Kinley This movie feels like it was made purely to piss off people who want good shows
rgcustomer It continues to amaze how gullible the viewers are with this film. When something is as bleak, tedious, pointless, and indecipherable as this, that does not signify that it is good. Rather, it signifies that it is bad. This is a basic point that I think many in the artistic community fail to perceive, intentionally, so to protect their own careers, which are often based on telling the public that there is more to film than meets the eye. Sorry, but there isn't, and that's the point.I didn't fall asleep during this one, but it was so boring that I found myself not even looking at the screen for minutes at a time, which is saying something since there isn't much else to look at. It didn't matter. Most of the time, the characters were speaking in a foreign language, with no subtitles. Their speech was unimportant. They never did anything particularly interesting, and the cinematography was horrible, so it wasn't even worth looking at. As a curiosity in an "anti-film" designed to antagonize the viewer, I suppose this succeeded, but as a film it is a failure. It has its good points (which is how it earned a 5 from me) but they aren't worth detailing since there are many here happy to sing the praises of this work.I've seen summaries of the film that indicate that women invited to eat at the photographer's place were in fact escorts. I saw or heard no evidence of that in the film. Maybe they revealed that in a language I do not speak. I have no intention of sitting through this again to find out what I missed.
m_ats Questions of diasporic national identity are brilliantly addressed in the concept of a modern society, through various media, paralleled to more personal and private issues such as jealousy, stubbornness and personal pride. Only a person with very little life experience could not comprehend anything to what is going on in this movie. Atom Egoyan succeeded in making a very universal film that is touching at more than only one level. With this film, he proves that he is more than a good film director, but truly an artist who is able to transpose a world view through simple a medium, with low budget.

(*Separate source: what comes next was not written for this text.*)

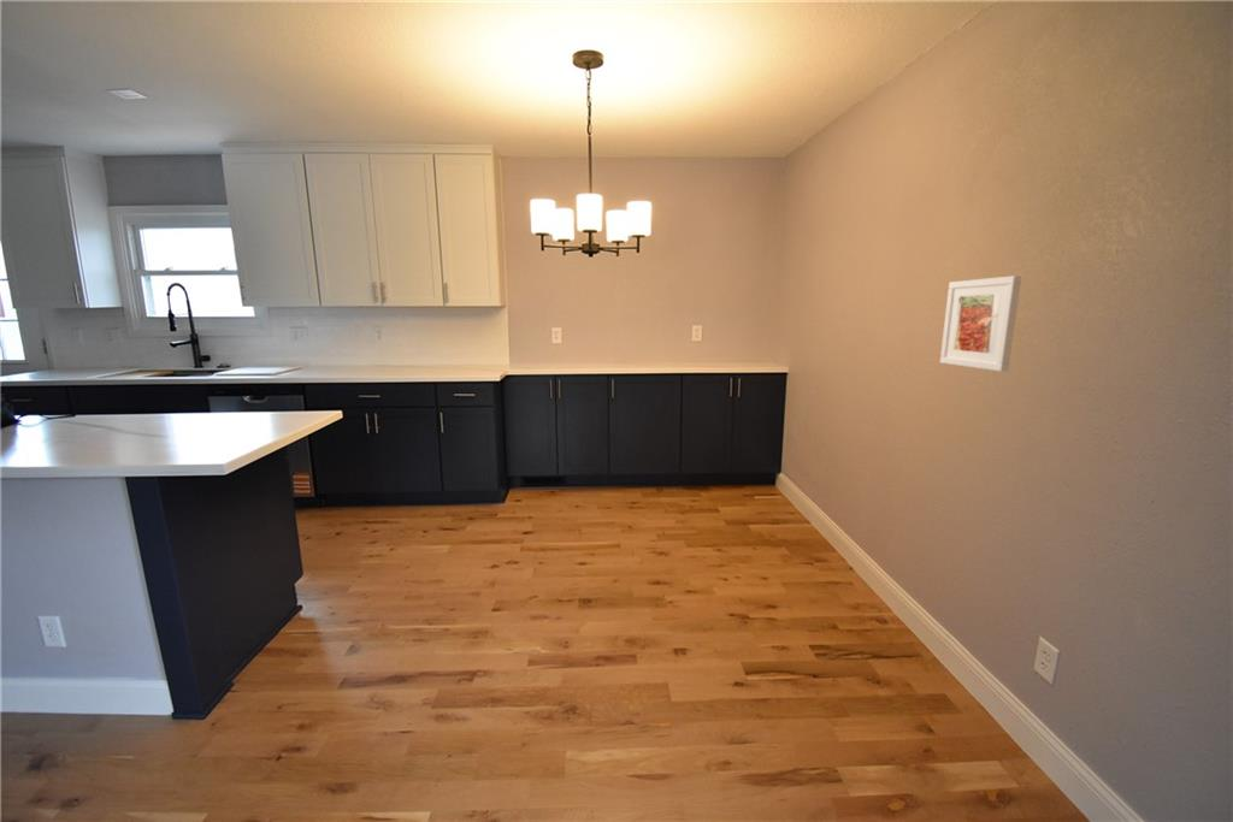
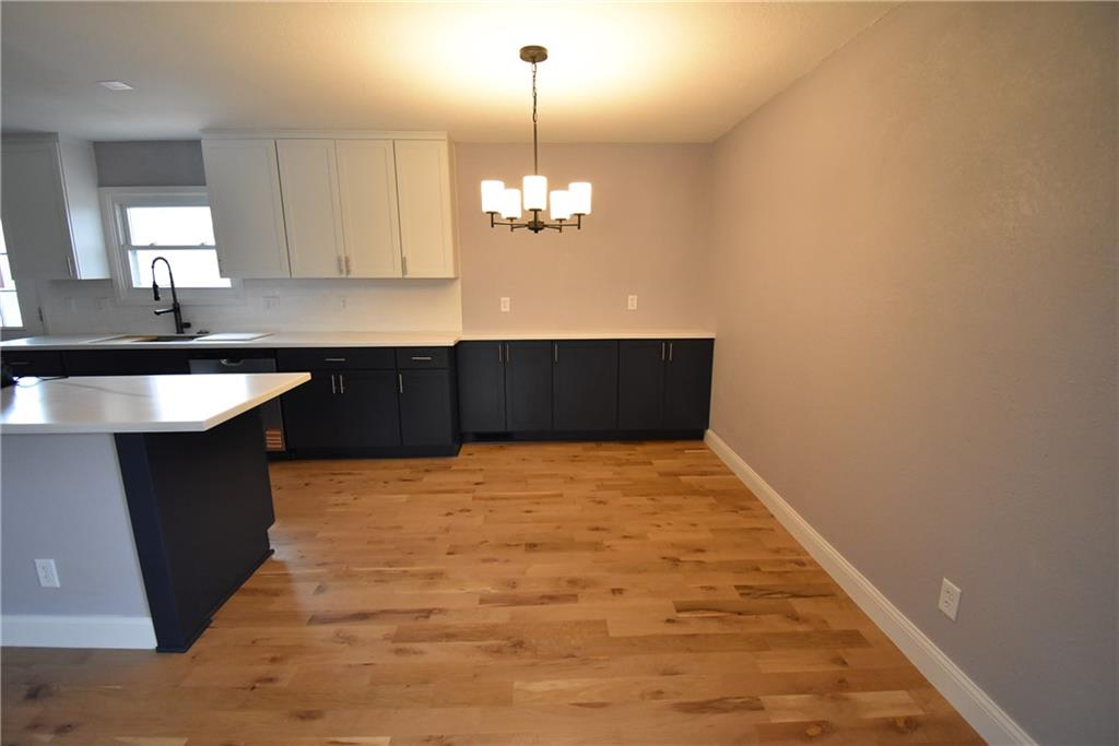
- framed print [939,274,1022,373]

This is personally my favorite Egoyan film, though it's by no means the longest or most commercially successful.
claudemercure Atom Egoyan's been very consistent in his career about two things. He likes messing with time frames, and his movies can come across as distant bordering on pretentious. Over the years he's been perfecting the former, and making improvements on the latter, as evidenced in Exotica, and, especially, in the beautiful, devastating The Sweet Hereafter. Calendar came before those films, and it is even more experimental than they are. It would feel pretentious if it wasn't for the fact that Egoyan (more or less playing himself) portrays himself in a very unflattering light. But the whole enterprise does have that familiar Egoyan chill. He plays a photographer who is taking pictures of old Armenian churches for a calendar.In what is perhaps an expression of self-doubt regarding his aesthetic instincts, his character seeks only to capture the superficial beauty of the churches, paying little attention to the history behind them. He is on this trip with his wife (played by Egoyan's wife), and both of them are of Armenian origin. In Calendar, Egoyan could be trying to comment on any number of things, about his relationship to his wife, to his roots, and to his art. At times it seems like you can almost discern a message coming through, and the film does become somewhat intriguing, but in the end the director is simply too subtle for his own good. And thus he keeps his audience at arm's length.The shots of churches, though, are beautiful enough to make one want to visit Armenia.
omarazam I have to speak out at how mediocre I felt this film to be. It has some creative gestures, such as the use of the calendar sequence and the once a month dinner dates, but these wore thin; I found the film not to be dynamic and highly predictable, if not in its outcome then at least in its process. The dialogue lacks, consisting mostly of monologues. It can be perceived as poignant and inventive, but not nearly enough to redeem it.